Provided material Start Marker

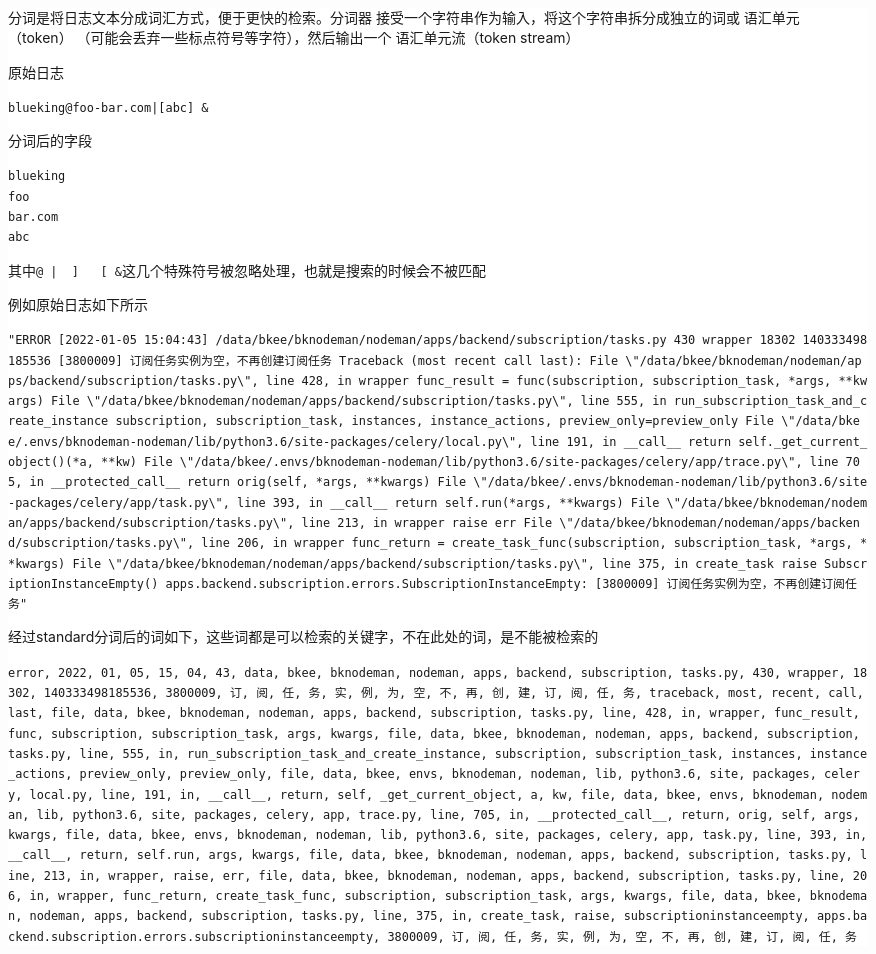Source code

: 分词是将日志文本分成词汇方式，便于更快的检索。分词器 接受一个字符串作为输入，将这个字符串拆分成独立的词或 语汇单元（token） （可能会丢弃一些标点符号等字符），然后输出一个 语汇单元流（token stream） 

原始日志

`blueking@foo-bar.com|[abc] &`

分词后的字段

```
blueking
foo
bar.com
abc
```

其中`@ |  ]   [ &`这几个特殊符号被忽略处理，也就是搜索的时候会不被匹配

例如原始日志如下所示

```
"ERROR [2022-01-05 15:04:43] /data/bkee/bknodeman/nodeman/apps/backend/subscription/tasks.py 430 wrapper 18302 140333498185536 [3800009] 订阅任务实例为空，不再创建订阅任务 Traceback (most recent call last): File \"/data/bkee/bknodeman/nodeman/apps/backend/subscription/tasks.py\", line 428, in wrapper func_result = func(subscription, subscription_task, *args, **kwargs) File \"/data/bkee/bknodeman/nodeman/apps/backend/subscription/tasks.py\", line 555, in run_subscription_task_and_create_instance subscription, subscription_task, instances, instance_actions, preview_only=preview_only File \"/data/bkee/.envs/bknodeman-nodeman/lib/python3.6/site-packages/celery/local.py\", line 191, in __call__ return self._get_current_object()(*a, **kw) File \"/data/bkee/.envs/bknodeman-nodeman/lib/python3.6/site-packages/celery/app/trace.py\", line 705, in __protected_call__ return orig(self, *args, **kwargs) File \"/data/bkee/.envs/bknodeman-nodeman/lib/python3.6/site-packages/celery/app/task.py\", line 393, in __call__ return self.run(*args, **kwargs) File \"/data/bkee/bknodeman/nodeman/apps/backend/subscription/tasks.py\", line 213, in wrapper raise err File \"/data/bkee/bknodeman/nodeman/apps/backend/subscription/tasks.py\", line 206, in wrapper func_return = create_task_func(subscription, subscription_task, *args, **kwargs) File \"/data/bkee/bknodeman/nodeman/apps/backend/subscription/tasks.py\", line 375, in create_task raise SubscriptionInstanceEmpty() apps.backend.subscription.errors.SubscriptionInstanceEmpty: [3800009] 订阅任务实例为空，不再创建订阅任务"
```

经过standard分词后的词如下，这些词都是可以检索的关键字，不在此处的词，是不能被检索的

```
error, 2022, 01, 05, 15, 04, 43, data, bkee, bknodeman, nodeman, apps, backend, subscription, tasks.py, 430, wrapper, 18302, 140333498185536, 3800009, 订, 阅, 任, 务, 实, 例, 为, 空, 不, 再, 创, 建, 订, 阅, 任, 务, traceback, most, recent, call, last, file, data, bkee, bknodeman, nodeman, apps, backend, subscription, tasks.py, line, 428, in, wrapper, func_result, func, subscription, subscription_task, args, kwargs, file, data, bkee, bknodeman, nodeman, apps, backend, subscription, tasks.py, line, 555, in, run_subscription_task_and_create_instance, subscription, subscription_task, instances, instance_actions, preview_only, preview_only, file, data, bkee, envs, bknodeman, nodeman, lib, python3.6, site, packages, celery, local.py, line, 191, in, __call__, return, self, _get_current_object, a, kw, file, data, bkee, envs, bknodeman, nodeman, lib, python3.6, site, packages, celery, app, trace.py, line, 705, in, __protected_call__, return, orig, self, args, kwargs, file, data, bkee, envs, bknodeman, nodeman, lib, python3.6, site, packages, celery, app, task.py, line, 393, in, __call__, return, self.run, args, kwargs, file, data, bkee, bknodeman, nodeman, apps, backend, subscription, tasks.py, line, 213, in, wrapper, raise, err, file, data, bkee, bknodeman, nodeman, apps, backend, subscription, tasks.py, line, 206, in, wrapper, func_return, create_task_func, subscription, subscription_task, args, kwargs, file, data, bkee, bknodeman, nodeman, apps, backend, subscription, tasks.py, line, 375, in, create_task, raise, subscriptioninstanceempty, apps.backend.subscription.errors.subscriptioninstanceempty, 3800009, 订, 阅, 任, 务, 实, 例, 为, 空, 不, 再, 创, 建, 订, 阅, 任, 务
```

Provided material End Marker

▶ What the task requires:
Every record above, copied exactly and without a single picture, makes up the answer.

▶ Response below:
Source code

: 分词是将日志文本分成词汇方式，便于更快的检索。分词器 接受一个字符串作为输入，将这个字符串拆分成独立的词或 语汇单元（token） （可能会丢弃一些标点符号等字符），然后输出一个 语汇单元流（token stream） 

原始日志

`blueking@foo-bar.com|[abc] &`

分词后的字段

```
blueking
foo
bar.com
abc
```

其中`@ |  ]   [ &`这几个特殊符号被忽略处理，也就是搜索的时候会不被匹配

例如原始日志如下所示

```
"ERROR [2022-01-05 15:04:43] /data/bkee/bknodeman/nodeman/apps/backend/subscription/tasks.py 430 wrapper 18302 140333498185536 [3800009] 订阅任务实例为空，不再创建订阅任务 Traceback (most recent call last): File \"/data/bkee/bknodeman/nodeman/apps/backend/subscription/tasks.py\", line 428, in wrapper func_result = func(subscription, subscription_task, *args, **kwargs) File \"/data/bkee/bknodeman/nodeman/apps/backend/subscription/tasks.py\", line 555, in run_subscription_task_and_create_instance subscription, subscription_task, instances, instance_actions, preview_only=preview_only File \"/data/bkee/.envs/bknodeman-nodeman/lib/python3.6/site-packages/celery/local.py\", line 191, in __call__ return self._get_current_object()(*a, **kw) File \"/data/bkee/.envs/bknodeman-nodeman/lib/python3.6/site-packages/celery/app/trace.py\", line 705, in __protected_call__ return orig(self, *args, **kwargs) File \"/data/bkee/.envs/bknodeman-nodeman/lib/python3.6/site-packages/celery/app/task.py\", line 393, in __call__ return self.run(*args, **kwargs) File \"/data/bkee/bknodeman/nodeman/apps/backend/subscription/tasks.py\", line 213, in wrapper raise err File \"/data/bkee/bknodeman/nodeman/apps/backend/subscription/tasks.py\", line 206, in wrapper func_return = create_task_func(subscription, subscription_task, *args, **kwargs) File \"/data/bkee/bknodeman/nodeman/apps/backend/subscription/tasks.py\", line 375, in create_task raise SubscriptionInstanceEmpty() apps.backend.subscription.errors.SubscriptionInstanceEmpty: [3800009] 订阅任务实例为空，不再创建订阅任务"
```

经过standard分词后的词如下，这些词都是可以检索的关键字，不在此处的词，是不能被检索的

```
error, 2022, 01, 05, 15, 04, 43, data, bkee, bknodeman, nodeman, apps, backend, subscription, tasks.py, 430, wrapper, 18302, 140333498185536, 3800009, 订, 阅, 任, 务, 实, 例, 为, 空, 不, 再, 创, 建, 订, 阅, 任, 务, traceback, most, recent, call, last, file, data, bkee, bknodeman, nodeman, apps, backend, subscription, tasks.py, line, 428, in, wrapper, func_result, func, subscription, subscription_task, args, kwargs, file, data, bkee, bknodeman, nodeman, apps, backend, subscription, tasks.py, line, 555, in, run_subscription_task_and_create_instance, subscription, subscription_task, instances, instance_actions, preview_only, preview_only, file, data, bkee, envs, bknodeman, nodeman, lib, python3.6, site, packages, celery, local.py, line, 191, in, __call__, return, self, _get_current_object, a, kw, file, data, bkee, envs, bknodeman, nodeman, lib, python3.6, site, packages, celery, app, trace.py, line, 705, in, __protected_call__, return, orig, self, args, kwargs, file, data, bkee, envs, bknodeman, nodeman, lib, python3.6, site, packages, celery, app, task.py, line, 393, in, __call__, return, self.run, args, kwargs, file, data, bkee, bknodeman, nodeman, apps, backend, subscription, tasks.py, line, 213, in, wrapper, raise, err, file, data, bkee, bknodeman, nodeman, apps, backend, subscription, tasks.py, line, 206, in, wrapper, func_return, create_task_func, subscription, subscription_task, args, kwargs, file, data, bkee, bknodeman, nodeman, apps, backend, subscription, tasks.py, line, 375, in, create_task, raise, subscriptioninstanceempty, apps.backend.subscription.errors.subscriptioninstanceempty, 3800009, 订, 阅, 任, 务, 实, 例, 为, 空, 不, 再, 创, 建, 订, 阅, 任, 务
```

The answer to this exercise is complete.